• [MATERIALS PROVIDED]:
□ □ □ □ □
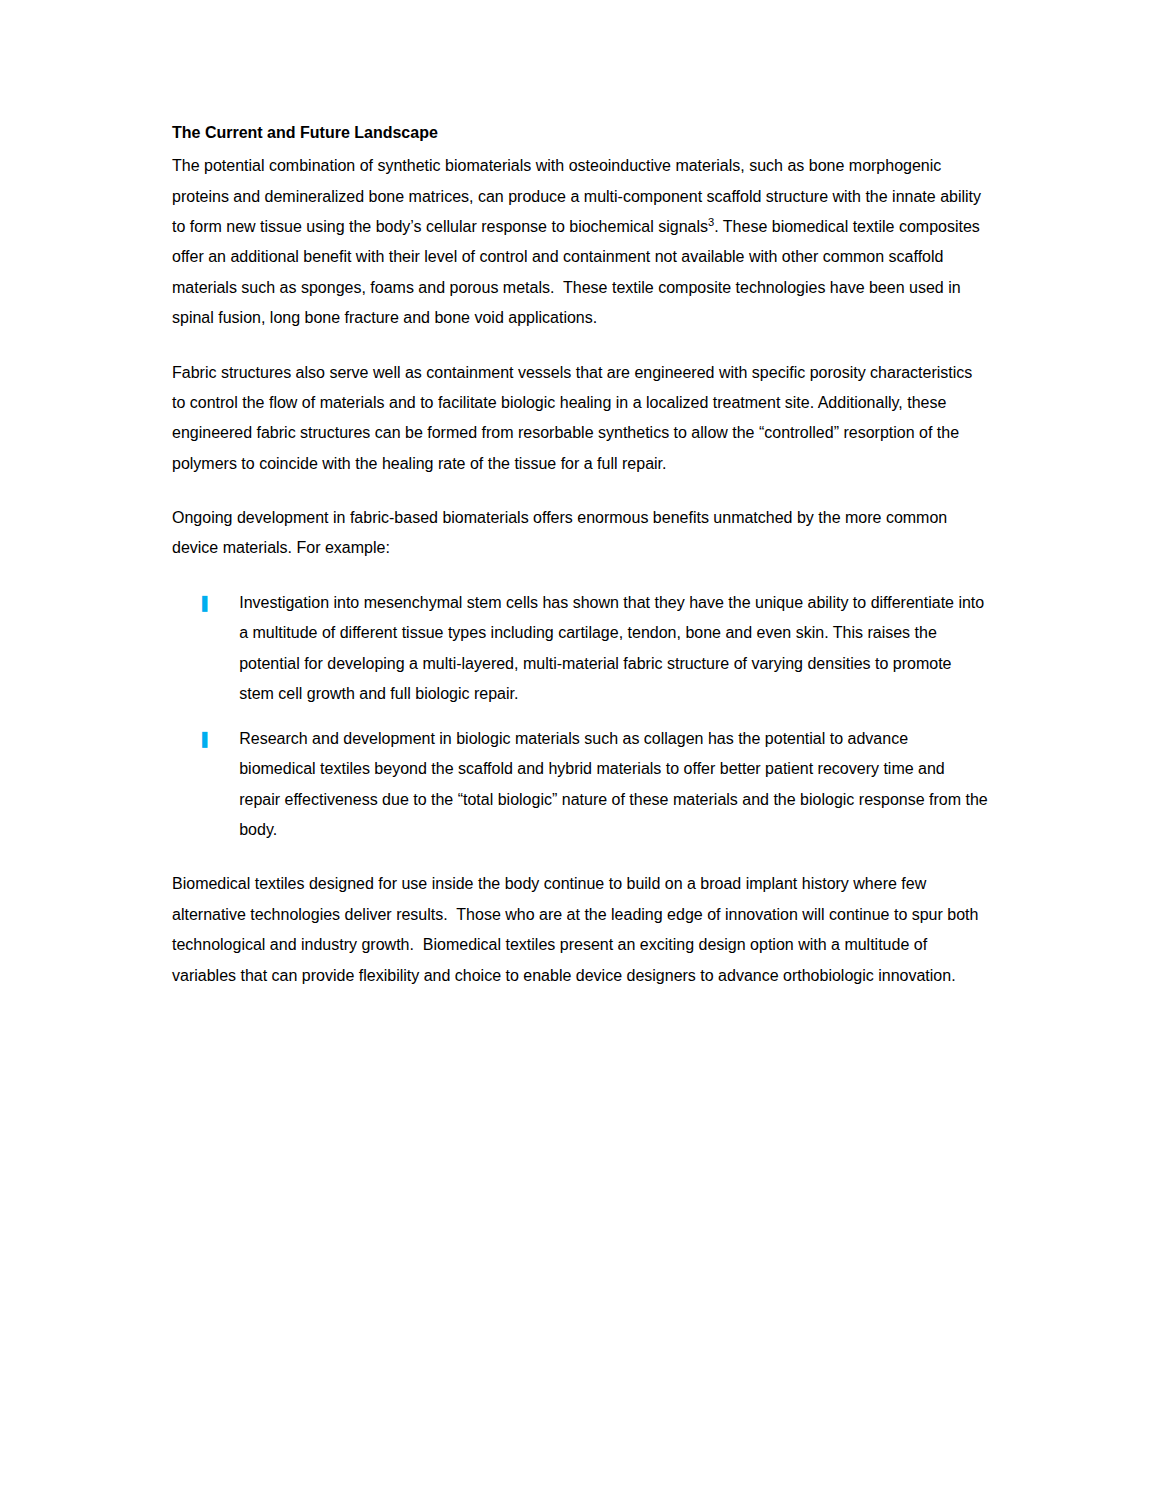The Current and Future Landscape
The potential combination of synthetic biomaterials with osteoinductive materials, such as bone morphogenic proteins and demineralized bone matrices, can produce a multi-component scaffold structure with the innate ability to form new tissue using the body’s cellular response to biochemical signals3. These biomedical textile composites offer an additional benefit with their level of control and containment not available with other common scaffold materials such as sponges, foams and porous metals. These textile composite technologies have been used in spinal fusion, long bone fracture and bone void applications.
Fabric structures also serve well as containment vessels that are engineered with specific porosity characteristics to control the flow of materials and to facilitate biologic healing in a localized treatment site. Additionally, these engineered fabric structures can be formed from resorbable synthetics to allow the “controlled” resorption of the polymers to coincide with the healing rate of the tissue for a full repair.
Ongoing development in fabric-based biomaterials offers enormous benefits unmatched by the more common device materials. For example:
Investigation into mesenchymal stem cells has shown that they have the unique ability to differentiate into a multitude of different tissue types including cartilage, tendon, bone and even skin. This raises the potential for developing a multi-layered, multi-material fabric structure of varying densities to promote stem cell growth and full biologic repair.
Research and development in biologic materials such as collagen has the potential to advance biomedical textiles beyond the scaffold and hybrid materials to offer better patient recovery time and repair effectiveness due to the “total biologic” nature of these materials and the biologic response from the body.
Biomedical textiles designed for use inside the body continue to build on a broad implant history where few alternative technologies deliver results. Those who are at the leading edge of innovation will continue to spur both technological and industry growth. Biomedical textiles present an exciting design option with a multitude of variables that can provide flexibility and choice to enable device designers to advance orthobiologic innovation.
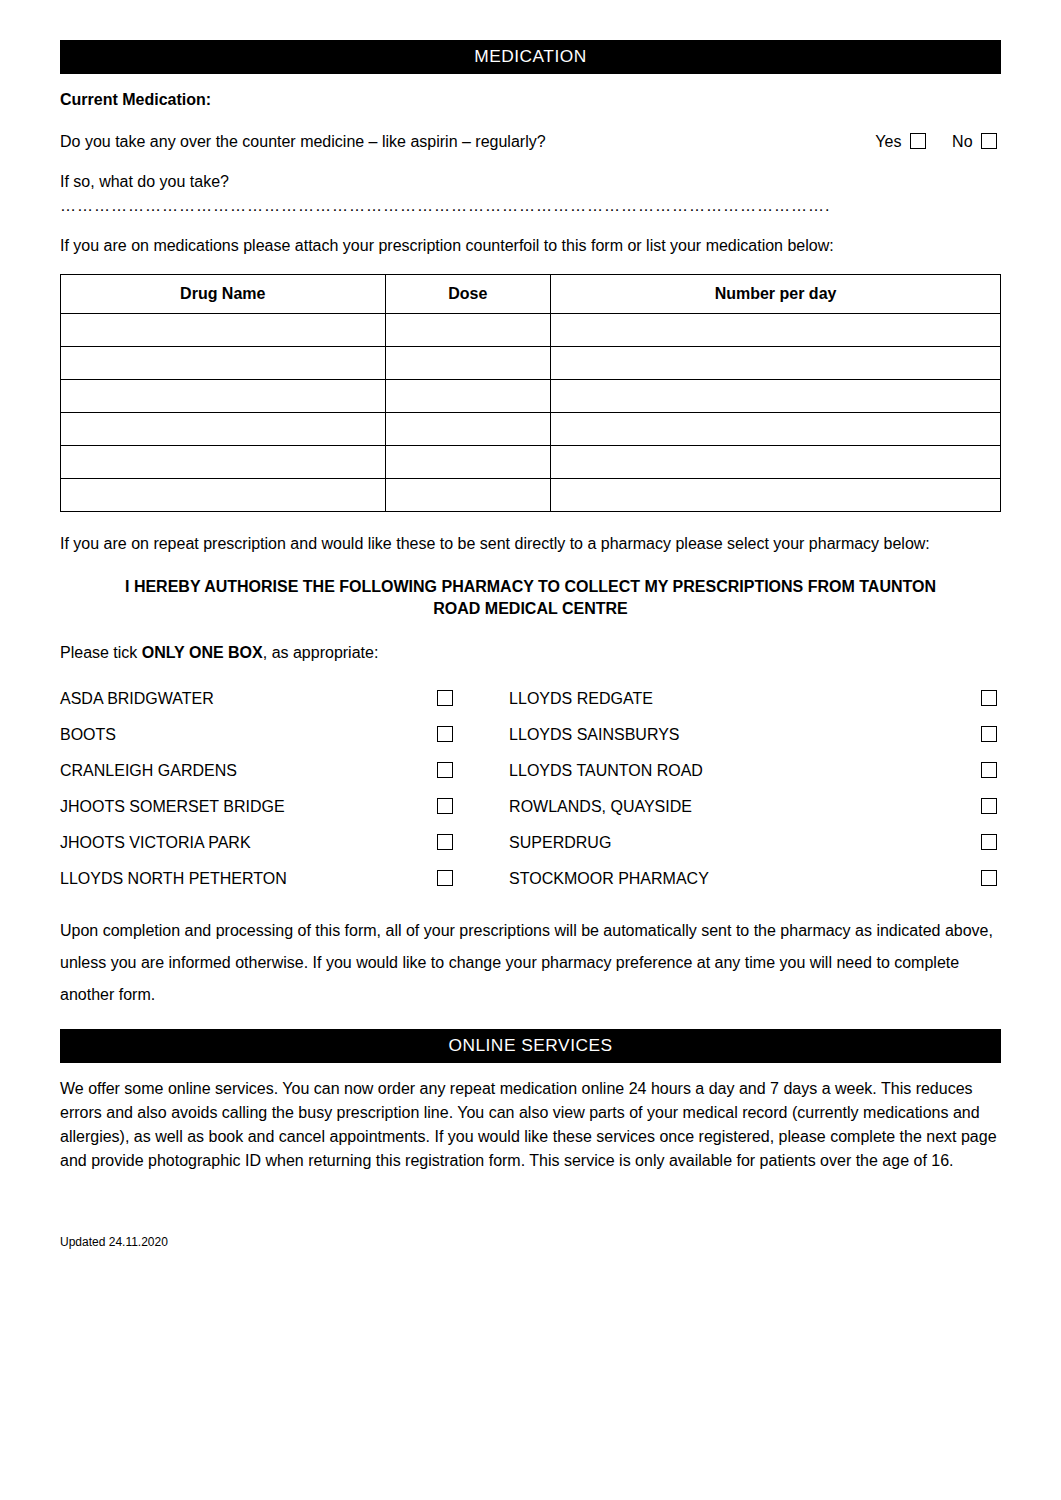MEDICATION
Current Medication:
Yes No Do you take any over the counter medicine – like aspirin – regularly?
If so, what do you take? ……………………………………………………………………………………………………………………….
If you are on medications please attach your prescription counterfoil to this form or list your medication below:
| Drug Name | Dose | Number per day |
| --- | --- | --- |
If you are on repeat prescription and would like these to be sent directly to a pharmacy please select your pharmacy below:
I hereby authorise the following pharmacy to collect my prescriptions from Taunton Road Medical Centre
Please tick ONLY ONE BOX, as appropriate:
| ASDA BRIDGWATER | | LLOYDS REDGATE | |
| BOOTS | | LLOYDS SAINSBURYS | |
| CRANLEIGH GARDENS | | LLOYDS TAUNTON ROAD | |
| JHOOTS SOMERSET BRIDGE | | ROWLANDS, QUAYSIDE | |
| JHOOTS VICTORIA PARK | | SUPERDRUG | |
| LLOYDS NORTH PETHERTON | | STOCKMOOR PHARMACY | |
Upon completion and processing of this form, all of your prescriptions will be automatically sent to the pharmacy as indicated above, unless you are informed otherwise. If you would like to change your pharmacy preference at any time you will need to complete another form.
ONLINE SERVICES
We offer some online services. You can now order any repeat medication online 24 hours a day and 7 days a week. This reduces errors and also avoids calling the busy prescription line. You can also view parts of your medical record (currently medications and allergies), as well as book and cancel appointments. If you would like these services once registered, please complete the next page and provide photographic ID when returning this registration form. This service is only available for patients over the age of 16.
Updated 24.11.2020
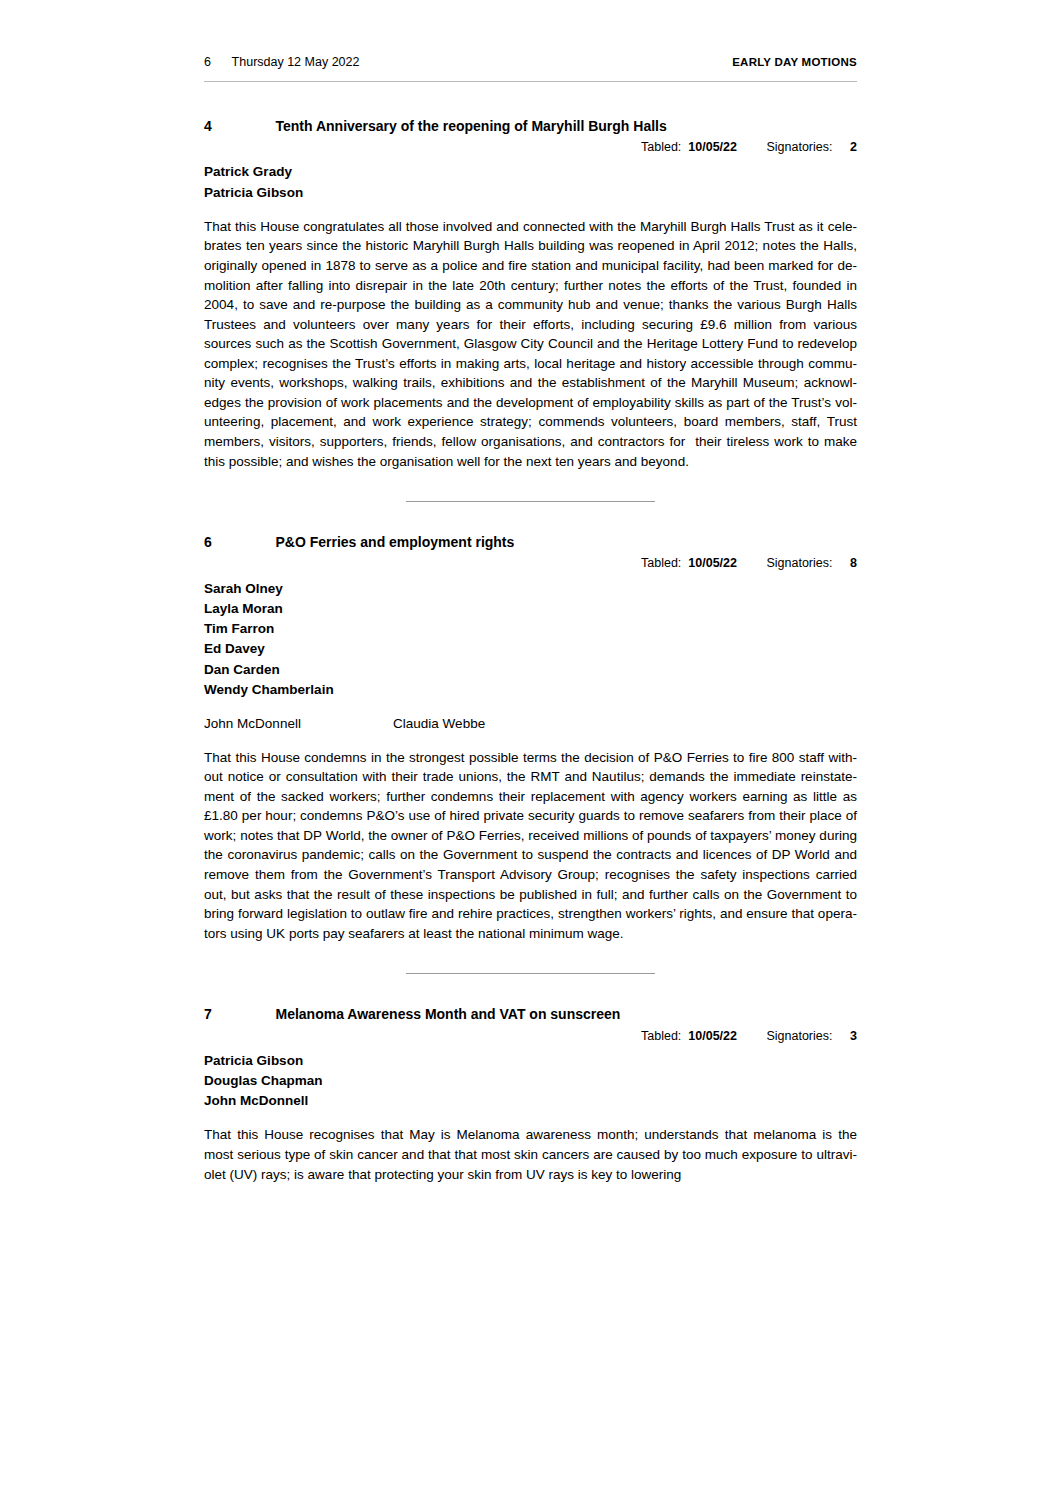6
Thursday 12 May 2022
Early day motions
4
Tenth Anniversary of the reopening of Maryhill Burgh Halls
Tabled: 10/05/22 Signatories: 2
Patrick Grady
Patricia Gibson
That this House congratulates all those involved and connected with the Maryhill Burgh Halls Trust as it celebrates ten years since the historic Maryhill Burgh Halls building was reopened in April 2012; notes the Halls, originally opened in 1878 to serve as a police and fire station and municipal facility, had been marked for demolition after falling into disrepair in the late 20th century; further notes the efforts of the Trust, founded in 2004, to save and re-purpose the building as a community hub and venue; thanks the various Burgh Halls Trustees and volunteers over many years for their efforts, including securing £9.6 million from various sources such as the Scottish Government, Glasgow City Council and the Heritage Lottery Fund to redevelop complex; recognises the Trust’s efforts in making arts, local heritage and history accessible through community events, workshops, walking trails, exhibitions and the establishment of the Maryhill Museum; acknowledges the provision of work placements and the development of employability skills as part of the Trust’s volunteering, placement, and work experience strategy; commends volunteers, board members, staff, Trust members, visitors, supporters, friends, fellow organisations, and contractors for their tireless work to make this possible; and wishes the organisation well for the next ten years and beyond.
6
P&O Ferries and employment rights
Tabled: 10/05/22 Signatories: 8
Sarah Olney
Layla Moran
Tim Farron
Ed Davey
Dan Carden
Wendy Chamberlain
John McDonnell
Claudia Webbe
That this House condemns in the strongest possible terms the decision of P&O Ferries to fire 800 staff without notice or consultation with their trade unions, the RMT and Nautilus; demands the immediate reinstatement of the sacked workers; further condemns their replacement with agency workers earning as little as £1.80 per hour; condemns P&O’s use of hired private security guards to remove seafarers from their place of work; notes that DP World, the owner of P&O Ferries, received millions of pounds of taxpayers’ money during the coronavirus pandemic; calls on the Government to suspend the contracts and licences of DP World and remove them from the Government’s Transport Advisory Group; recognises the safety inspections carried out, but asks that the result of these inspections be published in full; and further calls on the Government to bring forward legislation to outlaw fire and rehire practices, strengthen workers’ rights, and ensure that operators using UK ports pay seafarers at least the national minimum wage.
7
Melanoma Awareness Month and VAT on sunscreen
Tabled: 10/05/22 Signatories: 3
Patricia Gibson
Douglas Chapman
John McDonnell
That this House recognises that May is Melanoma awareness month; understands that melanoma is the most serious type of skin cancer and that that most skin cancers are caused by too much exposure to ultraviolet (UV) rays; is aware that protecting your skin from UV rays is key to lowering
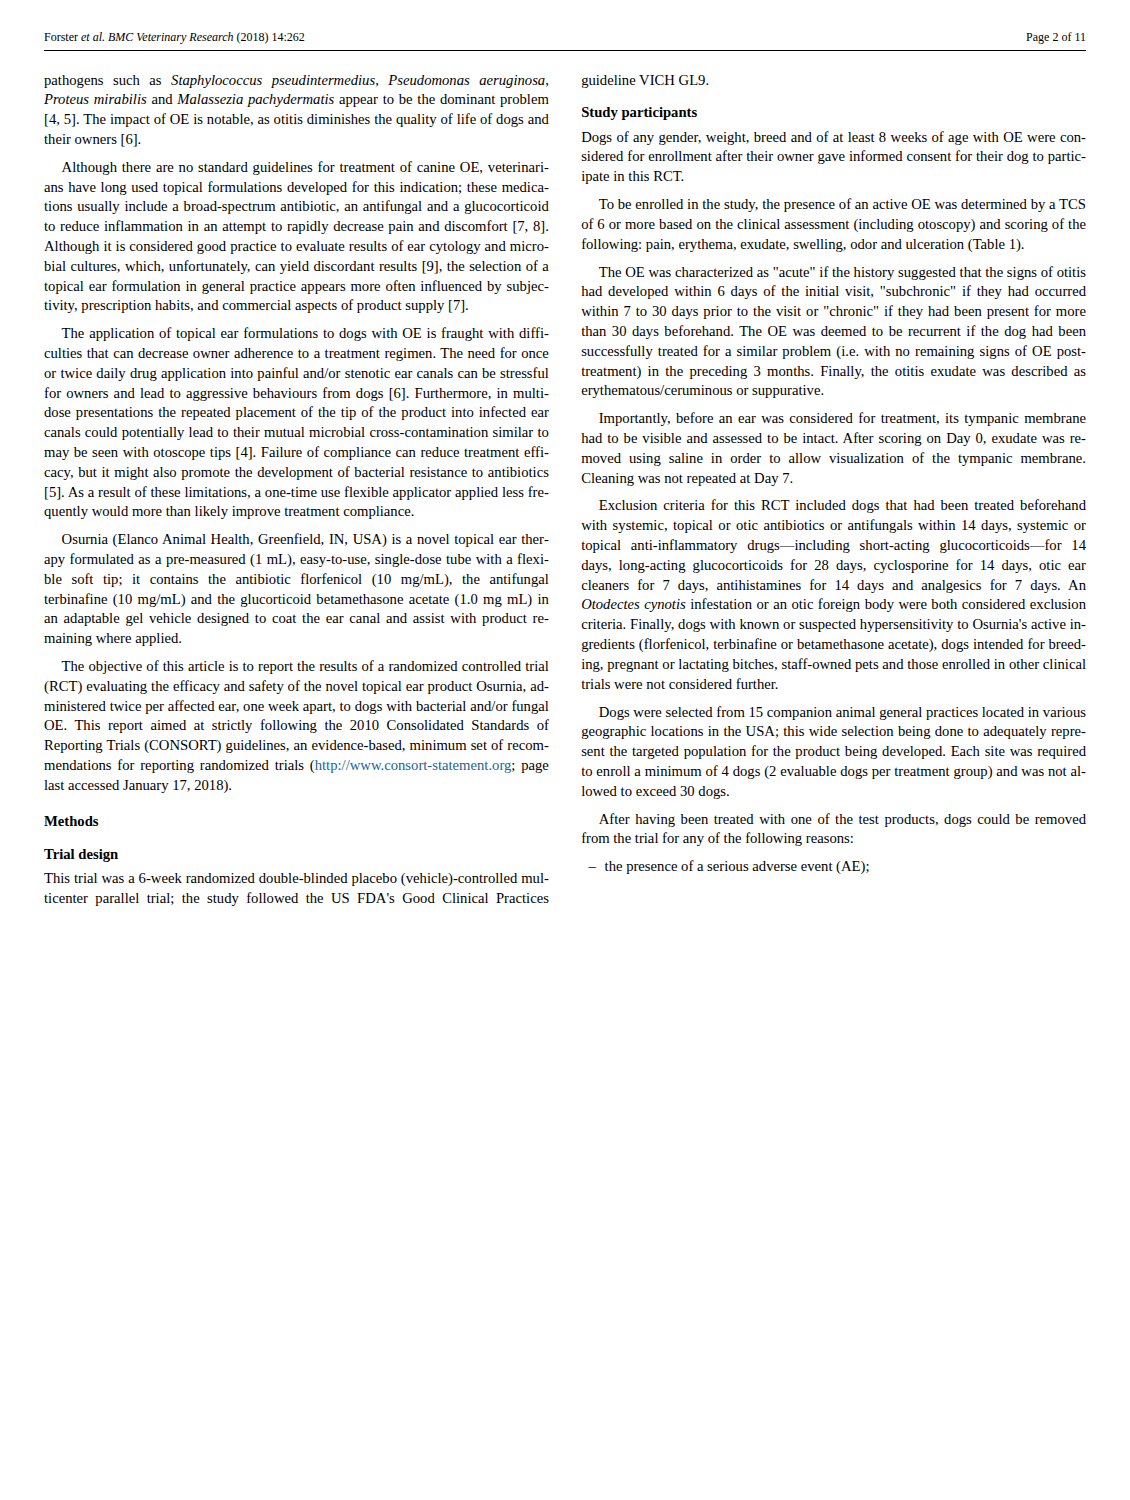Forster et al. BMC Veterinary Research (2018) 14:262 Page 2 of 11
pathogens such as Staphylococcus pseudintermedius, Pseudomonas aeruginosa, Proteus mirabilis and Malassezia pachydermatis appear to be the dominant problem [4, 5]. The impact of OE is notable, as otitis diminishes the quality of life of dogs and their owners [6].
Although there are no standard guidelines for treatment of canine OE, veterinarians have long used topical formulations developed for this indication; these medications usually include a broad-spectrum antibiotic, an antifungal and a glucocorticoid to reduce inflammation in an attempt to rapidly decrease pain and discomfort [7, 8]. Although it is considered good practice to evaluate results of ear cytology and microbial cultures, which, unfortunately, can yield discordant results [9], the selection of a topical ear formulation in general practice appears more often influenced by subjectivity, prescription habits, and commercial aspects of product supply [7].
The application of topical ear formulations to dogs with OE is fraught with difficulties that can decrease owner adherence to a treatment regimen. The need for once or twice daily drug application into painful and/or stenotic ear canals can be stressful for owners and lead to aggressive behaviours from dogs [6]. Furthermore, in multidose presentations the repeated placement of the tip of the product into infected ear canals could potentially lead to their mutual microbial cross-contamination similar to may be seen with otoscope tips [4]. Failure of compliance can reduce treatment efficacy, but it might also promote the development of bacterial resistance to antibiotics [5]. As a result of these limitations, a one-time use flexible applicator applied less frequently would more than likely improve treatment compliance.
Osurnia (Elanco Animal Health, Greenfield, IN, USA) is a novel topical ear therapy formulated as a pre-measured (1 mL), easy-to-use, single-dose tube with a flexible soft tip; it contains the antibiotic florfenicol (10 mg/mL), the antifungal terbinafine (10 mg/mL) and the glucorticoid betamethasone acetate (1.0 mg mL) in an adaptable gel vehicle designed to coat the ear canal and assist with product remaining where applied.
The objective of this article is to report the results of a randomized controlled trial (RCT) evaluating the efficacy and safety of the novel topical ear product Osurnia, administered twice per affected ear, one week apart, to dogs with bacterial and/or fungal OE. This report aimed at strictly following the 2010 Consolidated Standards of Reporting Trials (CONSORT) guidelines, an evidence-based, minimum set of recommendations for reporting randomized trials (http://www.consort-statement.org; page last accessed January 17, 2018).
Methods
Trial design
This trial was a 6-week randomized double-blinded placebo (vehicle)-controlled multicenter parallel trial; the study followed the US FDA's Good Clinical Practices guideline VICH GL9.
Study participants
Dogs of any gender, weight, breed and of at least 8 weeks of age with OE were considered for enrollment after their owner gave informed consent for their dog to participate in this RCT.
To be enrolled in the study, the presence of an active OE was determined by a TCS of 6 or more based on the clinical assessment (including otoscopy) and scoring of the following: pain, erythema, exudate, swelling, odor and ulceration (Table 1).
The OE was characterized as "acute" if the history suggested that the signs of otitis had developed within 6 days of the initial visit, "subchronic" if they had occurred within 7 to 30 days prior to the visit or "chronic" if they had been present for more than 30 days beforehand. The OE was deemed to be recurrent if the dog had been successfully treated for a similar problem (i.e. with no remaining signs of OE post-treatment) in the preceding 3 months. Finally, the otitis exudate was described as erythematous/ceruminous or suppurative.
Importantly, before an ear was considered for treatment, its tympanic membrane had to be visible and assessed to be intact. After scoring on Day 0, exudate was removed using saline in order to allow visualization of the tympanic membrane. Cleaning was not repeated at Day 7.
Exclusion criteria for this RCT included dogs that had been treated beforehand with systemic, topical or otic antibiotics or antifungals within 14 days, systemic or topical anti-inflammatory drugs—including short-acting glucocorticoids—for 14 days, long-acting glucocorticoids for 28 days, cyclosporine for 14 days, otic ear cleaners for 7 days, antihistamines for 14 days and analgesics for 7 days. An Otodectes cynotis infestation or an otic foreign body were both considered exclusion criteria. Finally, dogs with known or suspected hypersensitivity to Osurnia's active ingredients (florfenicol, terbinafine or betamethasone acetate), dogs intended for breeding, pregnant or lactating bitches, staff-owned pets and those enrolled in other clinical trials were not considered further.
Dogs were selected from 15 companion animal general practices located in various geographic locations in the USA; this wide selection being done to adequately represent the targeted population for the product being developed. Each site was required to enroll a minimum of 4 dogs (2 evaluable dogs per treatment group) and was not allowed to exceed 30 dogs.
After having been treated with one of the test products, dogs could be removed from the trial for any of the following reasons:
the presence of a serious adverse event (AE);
□ □ □ □ □
• [INSTRUCTIONS FOR THE TASK]:
Return each line of the records above in which the word "presence" occurs.

• [ANSWER TO THIS EXERCISE]:
To be enrolled in the study, the presence of an active OE was determined by a TCS of 6 or more based on the clinical assessment (including otoscopy) and scoring of the following: pain, erythema, exudate, swelling, odor and ulceration (Table 1).
the presence of a serious adverse event (AE);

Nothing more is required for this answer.